Issiaka Sangaré, Secrétaire général du Fpi (tendance Affi N’Guessan), a aussi déploré cette décision du gouvernement. Pour lui, « l’État ivoirien vient principalement de retirer aux individus et aux personnes morales la compétence de saisir cette juridiction, toutefois qu’ils sentiront leurs droits violés. C’était un aspect de liberté pour garantir aux justiciables ivoiriens, et devant des situations qui les mettait en difficulté avec l'État, de pouvoir se défendre. Une telle décision, dans un environnement comme celui-là, nous met dans une posture où nous constatons un allégement des libertés en matière de droits reconnus aux citoyens. C’est un recul des droits citoyens tels que conférés par la démocratie. Dans une certaine mesure, on peut même qualifier cela de recul de la démocratie », a-t-il déploré à son tour. 
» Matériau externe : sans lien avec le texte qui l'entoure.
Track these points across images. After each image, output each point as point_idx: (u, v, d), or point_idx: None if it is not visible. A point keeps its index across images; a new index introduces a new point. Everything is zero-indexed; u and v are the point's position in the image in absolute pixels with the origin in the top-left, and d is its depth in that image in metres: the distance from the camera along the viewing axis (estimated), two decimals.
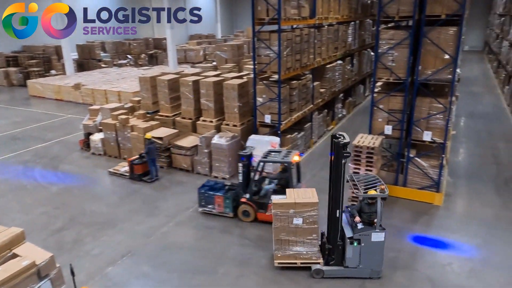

« Les organisations internationales souffrent (…) la Côte d’Ivoire, un pays souverain » 

Joint également, le juriste et politologue Geoffroy-Julien Kouao a, dans un premier temps, condamné cette décision de l'État de Côte d‘Ivoire. « Ce retrait de la signature particulière montre que pour la Côte d’Ivoire, la protection des droits humains n’est plus une priorité, mais un luxe juridique dont elle peut se passer », a-t-il confié, de prime abord. Mais Geoffroy-Julien Kouao a ajouté que cette décision ivoirienne est légale, puisqu’elle en a le droit, conformément aux règles juridiques qui lient les pays aux organisations internationales. « Les organisations internationales souffrent de leurs statuts juridiques. Elles ne sont pas souveraines. Par contre, les États membres de ces organisations, eux, sont souverains. La conséquence est que, les États membres peuvent à tout moment, et de façon unilatérale, quitter ces organisations internationales. C’est dans cette logique que la Côte d’Ivoire, État souverain et membre de la Cour africaine des droits de l’homme et des peuples a décidé de retirer sa signature initiale », a-t-il rappelé. Il a précisé par ailleurs que cette décision ne signifie pas que la Côte d’Ivoire quitte le protocole de la Cour. « Elle demeure donc membre. Seulement, en retirant sa signature spéciale, les personnes physiques, et moral de droit privé ivoirien, ne peuvent plus saisir la Cour. Ce privilège est désormais réservé, exclusivement, à l’État de Côte d’Ivoire, en tant que personne morale », a-t-il spécifié.

Intervenant mercredi sur Rfi, le ministre Ally Coulibaly, ministre par intérim des affaires étrangères, a estimé que la Côte d’Ivoire en avait marre de voir la CADHP contredire constamment les décisions de sa justice, « la fragilisant ainsi, aux yeux de tous. Cela devient insupportable à la limite, et ça fait désordre ». Il a estimé que la justice ivoirienne qui est « suffisamment impartiale », est capable répondre aux préoccupations des citoyens du pays.